**WORK INSTRUCTIONS:**
Only the text of the entries below should appear in your exact transcription; leave out every picture.
::::
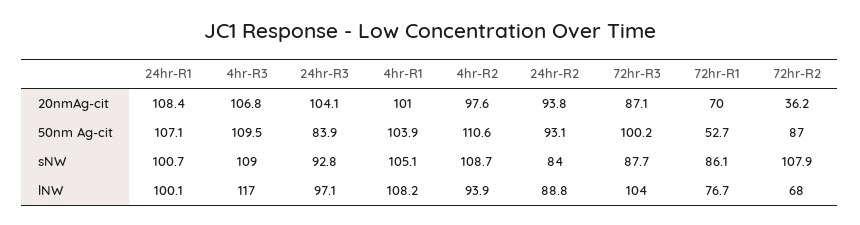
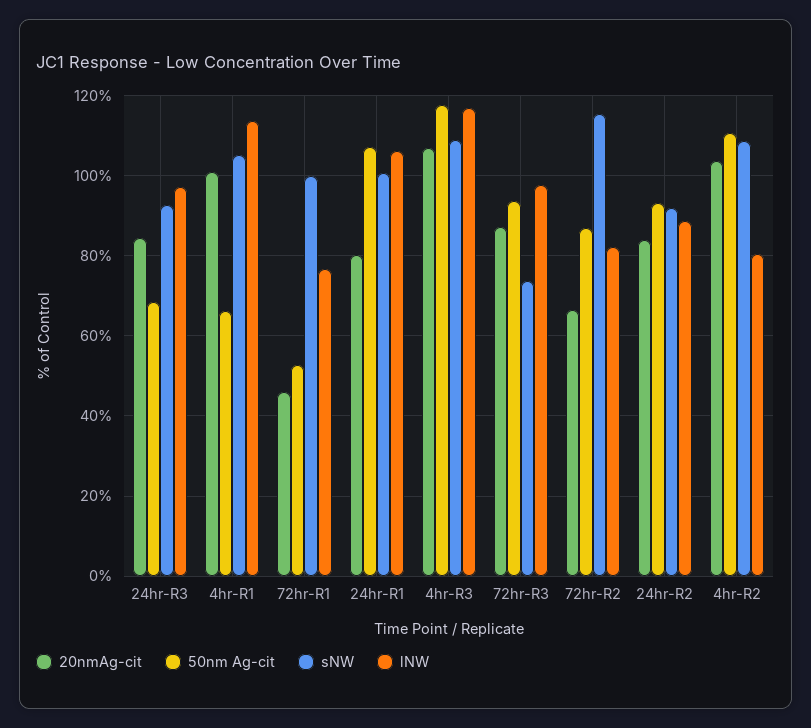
  {
    "20nmAg-cit": {
-     "24hr-R1": 108.4,
+     "24hr-R1": 80,
      "4hr-R3": 106.8,
-     "24hr-R3": 104.1,
+     "24hr-R3": 84,
      "4hr-R1": 101,
-     "4hr-R2": 97.6,
+     "4hr-R2": 104,
-     "24hr-R2": 93.8,
+     "24hr-R2": 84,
      "72hr-R3": 87.1,
-     "72hr-R1": 70,
+     "72hr-R1": 46,
-     "72hr-R2": 36.2
+     "72hr-R2": 66
    },
    "50nm Ag-cit": {
      "24hr-R1": 107.1,
-     "4hr-R3": 109.5,
+     "4hr-R3": 118,
-     "24hr-R3": 83.9,
+     "24hr-R3": 68,
-     "4hr-R1": 103.9,
+     "4hr-R1": 66,
      "4hr-R2": 110.6,
      "24hr-R2": 93.1,
-     "72hr-R3": 100.2,
+     "72hr-R3": 94,
      "72hr-R1": 52.7,
      "72hr-R2": 87
    },
    "sNW": {
      "24hr-R1": 100.7,
      "4hr-R3": 109,
      "24hr-R3": 92.8,
      "4hr-R1": 105.1,
      "4hr-R2": 108.7,
-     "24hr-R2": 84,
+     "24hr-R2": 92,
-     "72hr-R3": 87.7,
+     "72hr-R3": 74,
-     "72hr-R1": 86.1,
+     "72hr-R1": 100,
-     "72hr-R2": 107.9
+     "72hr-R2": 116
    },
    "lNW": {
-     "24hr-R1": 100.1,
+     "24hr-R1": 106,
      "4hr-R3": 117,
      "24hr-R3": 97.1,
-     "4hr-R1": 108.2,
+     "4hr-R1": 114,
-     "4hr-R2": 93.9,
+     "4hr-R2": 80,
      "24hr-R2": 88.8,
-     "72hr-R3": 104,
+     "72hr-R3": 98,
      "72hr-R1": 76.7,
-     "72hr-R2": 68
+     "72hr-R2": 82
    }
  }

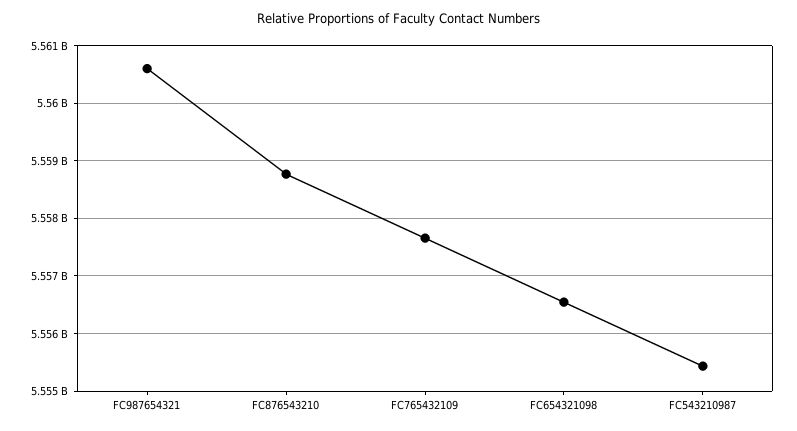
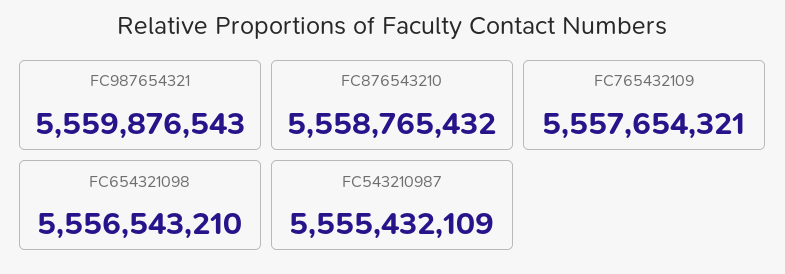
  {
-   "FC987654321": 5560600000,
+   "FC987654321": 5559876543,
    "FC876543210": 5558765432,
    "FC765432109": 5557654321,
    "FC654321098": 5556543210,
    "FC543210987": 5555432109
  }

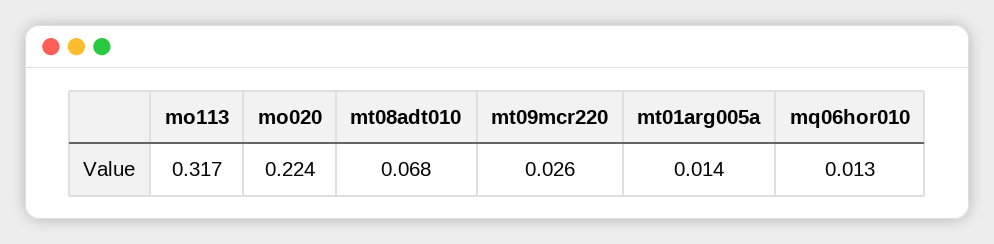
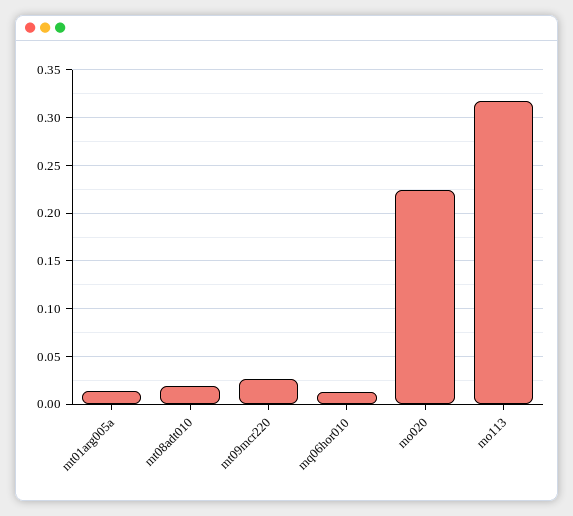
  {
    "mo113": 0.317,
    "mo020": 0.224,
-   "mt08adt010": 0.068,
+   "mt08adt010": 0.02,
    "mt09mcr220": 0.026,
    "mt01arg005a": 0.014,
    "mq06hor010": 0.013
  }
::::
**ANSWER BOX:**
  {
    "20nmAg-cit": {
-     "24hr-R1": 108.4,
+     "24hr-R1": 80,
      "4hr-R3": 106.8,
-     "24hr-R3": 104.1,
+     "24hr-R3": 84,
      "4hr-R1": 101,
-     "4hr-R2": 97.6,
+     "4hr-R2": 104,
-     "24hr-R2": 93.8,
+     "24hr-R2": 84,
      "72hr-R3": 87.1,
-     "72hr-R1": 70,
+     "72hr-R1": 46,
-     "72hr-R2": 36.2
+     "72hr-R2": 66
    },
    "50nm Ag-cit": {
      "24hr-R1": 107.1,
-     "4hr-R3": 109.5,
+     "4hr-R3": 118,
-     "24hr-R3": 83.9,
+     "24hr-R3": 68,
-     "4hr-R1": 103.9,
+     "4hr-R1": 66,
      "4hr-R2": 110.6,
      "24hr-R2": 93.1,
-     "72hr-R3": 100.2,
+     "72hr-R3": 94,
      "72hr-R1": 52.7,
      "72hr-R2": 87
    },
    "sNW": {
      "24hr-R1": 100.7,
      "4hr-R3": 109,
      "24hr-R3": 92.8,
      "4hr-R1": 105.1,
      "4hr-R2": 108.7,
-     "24hr-R2": 84,
+     "24hr-R2": 92,
-     "72hr-R3": 87.7,
+     "72hr-R3": 74,
-     "72hr-R1": 86.1,
+     "72hr-R1": 100,
-     "72hr-R2": 107.9
+     "72hr-R2": 116
    },
    "lNW": {
-     "24hr-R1": 100.1,
+     "24hr-R1": 106,
      "4hr-R3": 117,
      "24hr-R3": 97.1,
-     "4hr-R1": 108.2,
+     "4hr-R1": 114,
-     "4hr-R2": 93.9,
+     "4hr-R2": 80,
      "24hr-R2": 88.8,
-     "72hr-R3": 104,
+     "72hr-R3": 98,
      "72hr-R1": 76.7,
-     "72hr-R2": 68
+     "72hr-R2": 82
    }
  }

  {
-   "FC987654321": 5560600000,
+   "FC987654321": 5559876543,
    "FC876543210": 5558765432,
    "FC765432109": 5557654321,
    "FC654321098": 5556543210,
    "FC543210987": 5555432109
  }

  {
    "mo113": 0.317,
    "mo020": 0.224,
-   "mt08adt010": 0.068,
+   "mt08adt010": 0.02,
    "mt09mcr220": 0.026,
    "mt01arg005a": 0.014,
    "mq06hor010": 0.013
  }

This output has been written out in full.